Von Matthias Bosenick (14.08.2018)
In jeder Hinsicht relevant ist dieses Album: Das Projekt Fischessen widmet sich dem Leben und Wirken von Guido Lucas, einem der einflussreichsten Menschen der deutschen Indierock- und Noise-Szene, der im vergangenen Jahr verstarb. Lucas war nicht nur Labelbetreiber von BluNoise aus Troisdorf, sondern selbst Musiker, und viele seiner ehemaligen Band- und Labelmates versammeln sich, um auf „Der tote Winkel“ in seinem Namen die Brücke zwischen Noiserock und Free Jazz zu zementieren. Eine Vorliebe für Lärm erleichtert den Zugang zu diesem großartigen Album.
Zentrales Instrument ist das Schlagzeug: Jörg A. Schneider wirbelt auf seinem Drumkit herum, als habe nie jemand so etwas wie Takt oder Rhythmus erfunden.

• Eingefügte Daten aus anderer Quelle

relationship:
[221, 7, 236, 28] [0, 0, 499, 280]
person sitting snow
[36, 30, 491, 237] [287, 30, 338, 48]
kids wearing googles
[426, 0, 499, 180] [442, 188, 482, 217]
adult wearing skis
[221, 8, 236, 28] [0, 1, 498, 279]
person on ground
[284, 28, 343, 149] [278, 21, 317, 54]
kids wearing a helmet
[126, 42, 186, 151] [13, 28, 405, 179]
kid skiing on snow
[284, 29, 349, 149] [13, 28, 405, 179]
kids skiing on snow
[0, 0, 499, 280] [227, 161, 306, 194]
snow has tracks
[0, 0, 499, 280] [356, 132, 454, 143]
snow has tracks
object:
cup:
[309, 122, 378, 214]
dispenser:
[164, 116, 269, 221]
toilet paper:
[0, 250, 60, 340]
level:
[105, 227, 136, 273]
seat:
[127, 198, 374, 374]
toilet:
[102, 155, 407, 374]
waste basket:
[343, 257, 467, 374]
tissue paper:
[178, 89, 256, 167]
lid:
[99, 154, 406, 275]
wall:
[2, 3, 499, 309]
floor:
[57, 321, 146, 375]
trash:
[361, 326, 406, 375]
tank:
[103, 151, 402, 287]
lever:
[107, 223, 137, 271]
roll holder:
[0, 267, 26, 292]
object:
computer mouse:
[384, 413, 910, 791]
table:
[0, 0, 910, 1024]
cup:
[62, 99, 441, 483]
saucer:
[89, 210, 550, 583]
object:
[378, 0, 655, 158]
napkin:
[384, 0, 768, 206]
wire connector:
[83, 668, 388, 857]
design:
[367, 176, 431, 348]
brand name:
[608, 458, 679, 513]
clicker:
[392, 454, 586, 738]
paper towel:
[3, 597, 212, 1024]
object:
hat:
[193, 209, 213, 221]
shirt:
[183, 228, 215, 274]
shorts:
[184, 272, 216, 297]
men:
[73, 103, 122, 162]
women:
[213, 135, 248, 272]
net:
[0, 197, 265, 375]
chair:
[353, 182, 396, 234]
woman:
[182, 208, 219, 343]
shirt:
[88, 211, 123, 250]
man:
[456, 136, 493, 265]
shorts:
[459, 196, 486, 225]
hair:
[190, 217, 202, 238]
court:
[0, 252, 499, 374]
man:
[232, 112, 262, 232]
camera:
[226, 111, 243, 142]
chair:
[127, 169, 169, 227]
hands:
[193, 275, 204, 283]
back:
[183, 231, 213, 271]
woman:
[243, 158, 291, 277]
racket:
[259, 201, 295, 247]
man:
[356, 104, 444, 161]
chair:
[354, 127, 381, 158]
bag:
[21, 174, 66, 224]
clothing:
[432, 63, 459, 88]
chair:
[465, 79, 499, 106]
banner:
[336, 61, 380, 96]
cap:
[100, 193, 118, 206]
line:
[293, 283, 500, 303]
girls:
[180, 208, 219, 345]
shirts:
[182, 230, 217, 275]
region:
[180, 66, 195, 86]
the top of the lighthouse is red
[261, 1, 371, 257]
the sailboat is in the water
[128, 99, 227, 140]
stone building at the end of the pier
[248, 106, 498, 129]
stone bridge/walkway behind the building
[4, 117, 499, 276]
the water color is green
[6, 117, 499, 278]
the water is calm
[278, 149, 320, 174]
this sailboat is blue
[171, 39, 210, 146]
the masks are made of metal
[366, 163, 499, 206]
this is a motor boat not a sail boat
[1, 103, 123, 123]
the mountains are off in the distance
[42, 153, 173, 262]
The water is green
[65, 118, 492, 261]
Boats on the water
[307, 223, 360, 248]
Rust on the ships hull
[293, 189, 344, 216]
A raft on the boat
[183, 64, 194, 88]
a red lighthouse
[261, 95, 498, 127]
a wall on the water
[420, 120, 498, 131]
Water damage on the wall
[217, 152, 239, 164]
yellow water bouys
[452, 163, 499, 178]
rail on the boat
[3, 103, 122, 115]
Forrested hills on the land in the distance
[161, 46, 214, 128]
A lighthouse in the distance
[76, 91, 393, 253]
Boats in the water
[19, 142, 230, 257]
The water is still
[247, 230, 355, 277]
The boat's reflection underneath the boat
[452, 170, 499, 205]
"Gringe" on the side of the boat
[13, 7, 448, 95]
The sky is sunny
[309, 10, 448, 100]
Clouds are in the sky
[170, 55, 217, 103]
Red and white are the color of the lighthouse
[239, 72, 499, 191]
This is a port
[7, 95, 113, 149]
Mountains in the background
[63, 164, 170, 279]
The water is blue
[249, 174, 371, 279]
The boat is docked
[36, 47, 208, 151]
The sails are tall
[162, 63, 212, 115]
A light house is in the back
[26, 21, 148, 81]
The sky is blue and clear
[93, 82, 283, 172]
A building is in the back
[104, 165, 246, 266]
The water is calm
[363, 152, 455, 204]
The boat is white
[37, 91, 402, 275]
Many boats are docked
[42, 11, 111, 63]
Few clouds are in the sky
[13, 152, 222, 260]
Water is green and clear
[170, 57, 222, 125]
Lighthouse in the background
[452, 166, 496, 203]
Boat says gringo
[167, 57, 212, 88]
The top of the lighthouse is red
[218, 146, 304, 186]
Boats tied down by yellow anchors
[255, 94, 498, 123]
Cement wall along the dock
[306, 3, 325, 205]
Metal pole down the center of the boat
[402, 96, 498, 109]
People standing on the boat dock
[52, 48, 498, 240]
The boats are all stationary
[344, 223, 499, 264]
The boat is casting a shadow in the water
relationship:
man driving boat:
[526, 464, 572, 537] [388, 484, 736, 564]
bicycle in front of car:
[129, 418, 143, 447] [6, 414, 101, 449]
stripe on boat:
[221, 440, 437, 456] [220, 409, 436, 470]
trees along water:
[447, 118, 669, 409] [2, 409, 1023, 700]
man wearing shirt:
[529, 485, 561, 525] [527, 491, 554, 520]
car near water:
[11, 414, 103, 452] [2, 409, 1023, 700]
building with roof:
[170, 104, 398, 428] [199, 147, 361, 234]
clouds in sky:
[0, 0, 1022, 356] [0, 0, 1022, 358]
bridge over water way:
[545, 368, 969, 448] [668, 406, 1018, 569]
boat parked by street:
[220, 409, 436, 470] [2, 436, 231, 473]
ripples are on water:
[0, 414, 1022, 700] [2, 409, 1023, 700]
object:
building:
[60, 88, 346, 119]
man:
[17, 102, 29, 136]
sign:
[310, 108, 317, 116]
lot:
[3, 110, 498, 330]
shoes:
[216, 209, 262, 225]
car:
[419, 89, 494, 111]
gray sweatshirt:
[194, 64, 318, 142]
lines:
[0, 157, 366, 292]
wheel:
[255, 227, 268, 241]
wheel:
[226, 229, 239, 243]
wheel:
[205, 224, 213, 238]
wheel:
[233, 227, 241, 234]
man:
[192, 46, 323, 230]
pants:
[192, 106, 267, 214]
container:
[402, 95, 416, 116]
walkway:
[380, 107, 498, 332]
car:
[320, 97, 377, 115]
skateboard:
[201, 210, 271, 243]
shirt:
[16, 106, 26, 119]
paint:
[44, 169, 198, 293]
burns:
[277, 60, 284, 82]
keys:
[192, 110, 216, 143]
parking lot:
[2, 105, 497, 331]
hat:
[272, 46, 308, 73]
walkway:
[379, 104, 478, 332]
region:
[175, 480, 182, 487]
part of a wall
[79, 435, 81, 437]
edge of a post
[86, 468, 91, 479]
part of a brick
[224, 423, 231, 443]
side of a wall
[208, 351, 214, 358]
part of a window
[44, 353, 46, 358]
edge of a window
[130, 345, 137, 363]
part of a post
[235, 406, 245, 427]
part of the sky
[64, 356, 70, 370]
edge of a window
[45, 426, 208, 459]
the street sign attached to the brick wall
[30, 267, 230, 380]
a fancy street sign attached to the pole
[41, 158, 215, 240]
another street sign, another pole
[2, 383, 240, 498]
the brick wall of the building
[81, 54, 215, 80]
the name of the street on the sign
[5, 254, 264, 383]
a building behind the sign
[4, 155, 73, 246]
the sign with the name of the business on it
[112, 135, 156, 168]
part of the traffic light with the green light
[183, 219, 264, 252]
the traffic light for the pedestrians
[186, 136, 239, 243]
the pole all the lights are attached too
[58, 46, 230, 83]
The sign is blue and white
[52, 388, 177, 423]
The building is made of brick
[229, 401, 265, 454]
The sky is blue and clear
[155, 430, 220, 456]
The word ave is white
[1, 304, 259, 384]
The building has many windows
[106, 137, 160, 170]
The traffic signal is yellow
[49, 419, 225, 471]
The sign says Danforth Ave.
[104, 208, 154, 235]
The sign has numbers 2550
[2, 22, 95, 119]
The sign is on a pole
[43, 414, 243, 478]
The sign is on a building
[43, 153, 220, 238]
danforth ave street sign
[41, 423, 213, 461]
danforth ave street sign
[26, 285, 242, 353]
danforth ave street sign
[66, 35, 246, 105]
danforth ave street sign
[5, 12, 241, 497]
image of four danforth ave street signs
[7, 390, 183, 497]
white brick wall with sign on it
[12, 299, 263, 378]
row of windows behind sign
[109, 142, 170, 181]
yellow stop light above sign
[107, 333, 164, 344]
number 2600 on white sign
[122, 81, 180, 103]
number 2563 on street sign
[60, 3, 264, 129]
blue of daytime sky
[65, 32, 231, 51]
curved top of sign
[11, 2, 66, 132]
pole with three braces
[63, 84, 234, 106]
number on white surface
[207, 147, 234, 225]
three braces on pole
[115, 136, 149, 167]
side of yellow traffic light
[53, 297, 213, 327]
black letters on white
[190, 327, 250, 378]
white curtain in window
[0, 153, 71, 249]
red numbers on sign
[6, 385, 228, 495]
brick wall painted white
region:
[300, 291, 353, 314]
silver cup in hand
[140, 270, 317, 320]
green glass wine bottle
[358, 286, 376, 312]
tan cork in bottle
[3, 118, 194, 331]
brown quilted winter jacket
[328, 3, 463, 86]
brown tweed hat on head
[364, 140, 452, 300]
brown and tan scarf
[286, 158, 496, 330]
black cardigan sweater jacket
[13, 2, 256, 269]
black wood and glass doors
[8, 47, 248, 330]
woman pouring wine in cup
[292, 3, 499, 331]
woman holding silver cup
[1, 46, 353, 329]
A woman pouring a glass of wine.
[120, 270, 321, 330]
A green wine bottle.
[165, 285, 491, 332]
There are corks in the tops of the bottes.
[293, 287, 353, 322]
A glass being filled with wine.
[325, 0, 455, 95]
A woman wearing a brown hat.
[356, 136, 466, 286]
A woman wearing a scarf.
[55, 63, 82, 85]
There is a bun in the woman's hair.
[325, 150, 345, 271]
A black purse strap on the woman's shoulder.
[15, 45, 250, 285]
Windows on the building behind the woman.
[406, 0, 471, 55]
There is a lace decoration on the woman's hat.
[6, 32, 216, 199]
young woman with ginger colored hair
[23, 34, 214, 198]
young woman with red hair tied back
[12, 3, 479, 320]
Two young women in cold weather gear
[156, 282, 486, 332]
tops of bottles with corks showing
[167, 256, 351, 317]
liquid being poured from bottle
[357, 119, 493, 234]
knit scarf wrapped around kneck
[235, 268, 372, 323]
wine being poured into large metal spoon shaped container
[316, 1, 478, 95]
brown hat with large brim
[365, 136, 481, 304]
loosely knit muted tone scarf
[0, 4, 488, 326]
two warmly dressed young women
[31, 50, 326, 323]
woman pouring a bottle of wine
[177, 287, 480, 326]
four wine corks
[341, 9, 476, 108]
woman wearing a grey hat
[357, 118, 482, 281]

Struktur erfahren die Tracks über die anderen Instrumente, klassisch Bass und Gitarre, zusätzlich Moog, Piano, Mellotron, Harmonium und diverse Field Recordings. Sie füllen die Lücken zwischen den Trommelsounds nie komplett aus, die Musiker weben also keinen dichten Musikteppich, sondern gestalten eigenständige Muster, teils rhythmisch, teils den avantgardistischen Noise verstärkend. Zwischendurch kommen sogar Stimmen zum Einsatz, das ist eher ungewöhnlich für Fischessen.
Das Album verfolgt eine musikalische Narration: Mit dem programmatisch betitelten „Blu Noise My Love“ legen Fischessen angemessen schnell und vertrackt die Spur vom Noiserock zum Free Jazz, der hier deutlich mehr Gewicht hat. Da die Erklärungen ausbleiben, muss man sich selbst seine Schlüsse aus den Songtiteln ziehen: War Lucas für einige „Mein liebster Feind?“ Starb er etwa den Rock’n’Roll-Tod durch zu viel „Booze And Glory“? Trotzdem will das Projekt „Einmal noch so wie damals“ spielen, und wenn man genau hinhört, erkennt man die freien Strukturen tatsächlich auch schon im Oeuvre von Les Hommes Qui Wear Espandrillos, der Band, aus der Lucas ausstieg und aus der sich Fischessen mit Schneider und Lucas‘ Nachfolgerin Yvonne Nussbaum später entwickelte. Im Verlauf wird das Album ruhiger, das Schlagzeug reduzierter, die Stimmung entspannter, der Atem frei. „Guido ist Tod“, behauptet der vorletzte Track, bis sich das Album im finalen, 23 Minuten langen „Bergerbos“ beinahe auflöst, aber anders als das vergleichbar strukturierte „The Downward Spiral“ von Nine Inch Nails mit einem erlösenderen Grundgefühl.
„Der tote Winkel“ ist das erste Fischessen-Album seit „Köder“ vor zehn Jahren, dem voraus ging 2006 nur „Suicide Is Much Too Blonde“. Initiatoren des Projektes waren Schneider (Schlagzeug), Nussbaum (Moog) und Scharco (Bass, Gitarre), als Gäste sind hier noch dabei: David Russel (Stimme), Soheyl Nassary (Gitarre, Stimme), Carsten Sandkämper (Piano, Mellotron, Harmonium, Stimme) und Oliver Klemm (Field Recordings). Mit Scharco unterhält Schneider noch das Noiserockjazzduo Nicoffeine, Nussbaum musizierte wie Schneider auch bei Lucas‘ Soloprojekt Lude, in der International Friendship Society trafen sie alle ebenfalls aufeinander, Nassary war bereits am Nicoffeine-Vorläufer Midian beteiligt, Sandkämper und Klemm veröffentlichten mit Sankt Otten und Pendikel auf BluNoise, und Schneiders weitere Projekte lassen sich vermutlich nicht einmal von ihm selbst noch lückenlos aufzählen: Roji, Tarngo, Gaffa, Katla, Sun (kurzzeitig zur Reunion), Bone Machine, Fletch Cooper (unbestätigt), Skim (Nussbaums Solo-Projekt), Jealousy Mountain Duo, IFS sowie diverse weiteren Kollaborationen rund um den Globus.
Und Guido Lucas? Er übernahm das Label BluNoise in den Neunzigern und führte es zu der Bedeutung, die es bis heute hat. In seinem BluBox-Tonstudio nahm er allerlei Bands auf. Und er musizierte selbst, als Lude sowie mit Scumbucket, dem Blackmail-Seitenarm Ken, den Postpunks Genepool und dem Punkpopprojekt Bungalow 7. Obwohl „Der tote Winkel“ auf BluNoise erschien, ist der Fortbestand des Labels so unklar wie Lucas‘ Todesursache.